No one is saying we need to scrap FM tomorrow, but the fact there’s barely a framework for a credible switchover is an abdication of responsibility from government.

For a time it really did seem like the UK radio industry was on an unstoppable collision course with digital switchover, and if you’d asked anyone in the industry whether it’d have happened by 2021, they’d almost certainly say yes. Well, it’s 2021, FM takes a progressively shrinking share of ear, and yet, we have no framework to get rid of it in the foreseeable future.

Digital switchover is a blunt tool; basically a nudge to move totally off one platform, and one which various parts of the industry would have resisted anyway. But surely, surely, it has to remain on the agenda. It’s essentially been put off for another decade, with no clarity as to if we’ll actually take the plunge when we get to that point anyway; this betrays a shocking lack of ambitious and shortage of confidence in the ability of the UK radio industry to manage this transition in an interesting and innovative way.
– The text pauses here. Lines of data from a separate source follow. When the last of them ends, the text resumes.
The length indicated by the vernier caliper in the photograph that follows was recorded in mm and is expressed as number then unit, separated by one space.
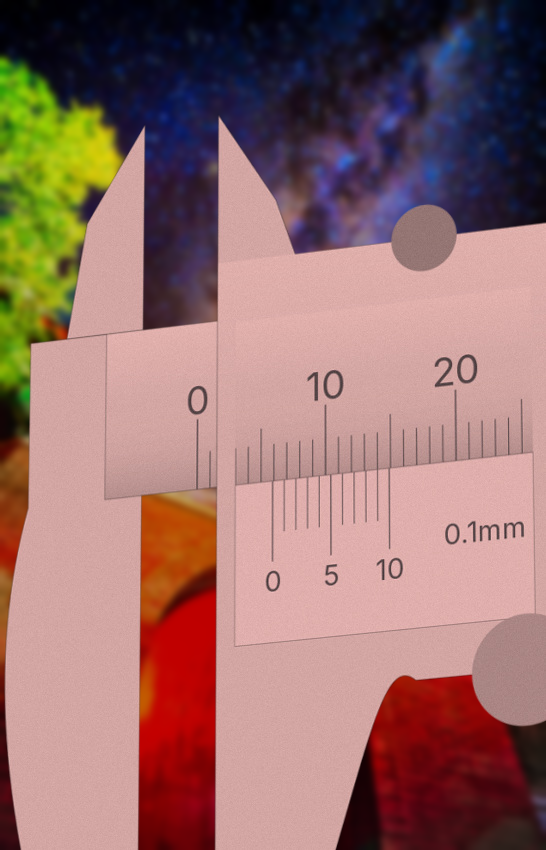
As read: 5.9 mm
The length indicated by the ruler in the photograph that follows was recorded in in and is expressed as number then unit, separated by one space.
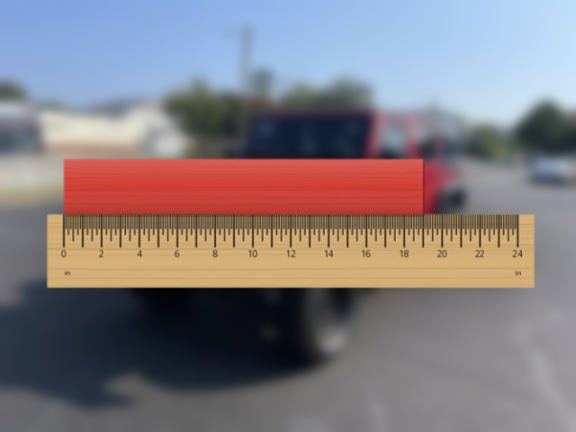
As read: 19 in
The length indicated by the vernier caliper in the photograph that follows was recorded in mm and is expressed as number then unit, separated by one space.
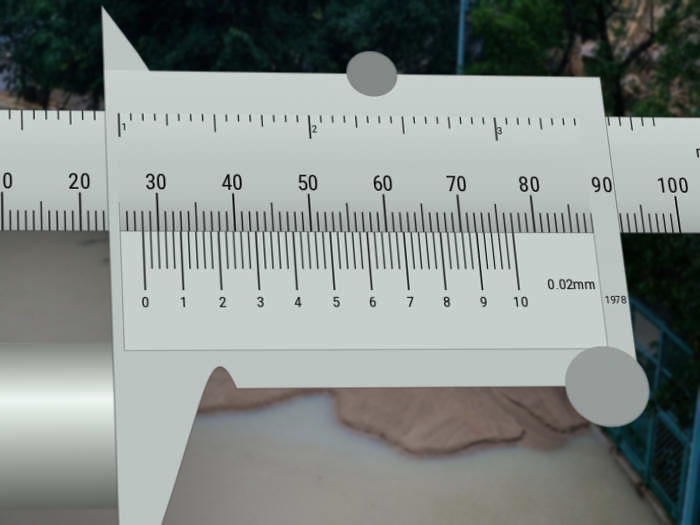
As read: 28.0 mm
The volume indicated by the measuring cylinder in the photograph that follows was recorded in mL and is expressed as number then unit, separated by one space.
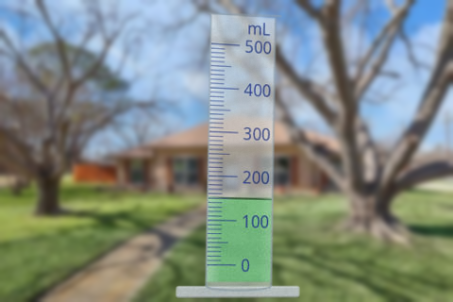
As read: 150 mL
The UK radio market in 5 years or so should have FM frequencies as the preview of community and small scale local radio, with DAB and other digital platforms for the big hitters; we thought this would be happening by now, but it’s nowhere near close.

There is something to be said for the risk of doing it far too soon and it having a regressive impact; people (generally older people) who rely on radio for company or information, and who only have access to FM, this is getting rarer, but it’s an important thing to bare in mind. And it’s less an argument against switchover and more a nudge that if we were to do it we’d need government to subsidise DAB radios for all that need to transfer, so as to not pass the excess cost onto unwitting FM listeners.

I think waiting into potentially the 2030s would put us at odds with both the original ambitions in the industry, and the rest of Europe as various nations get closer to a digital onto landscape. Using ageing FM technology indefinitely won’t make sense for much longer considering the growing majority who consume radio through a number of digital platforms, first and foremost DAB of course.

Analogue radio has served its purpose in the UK for a long time, and it’s brought entertainment and information to audiences for years, but it’s time for the curtain call, and it’s time to move on. The biggest hurdle (as well as getting older listeners access to DAB at home) is cars; so many folks listen to the radio in their car (often the only time they listen) and it’s an analogue only radio. Killing FM without addressing this would be suicidal: we have to ensure cars are fitted with DAB for free or at minimal cost once we implement the switchover, with government subsiding the cost for the consumer, so as to ensure we aren’t essentially saddling people in the country with excess costs that some simply can’t afford.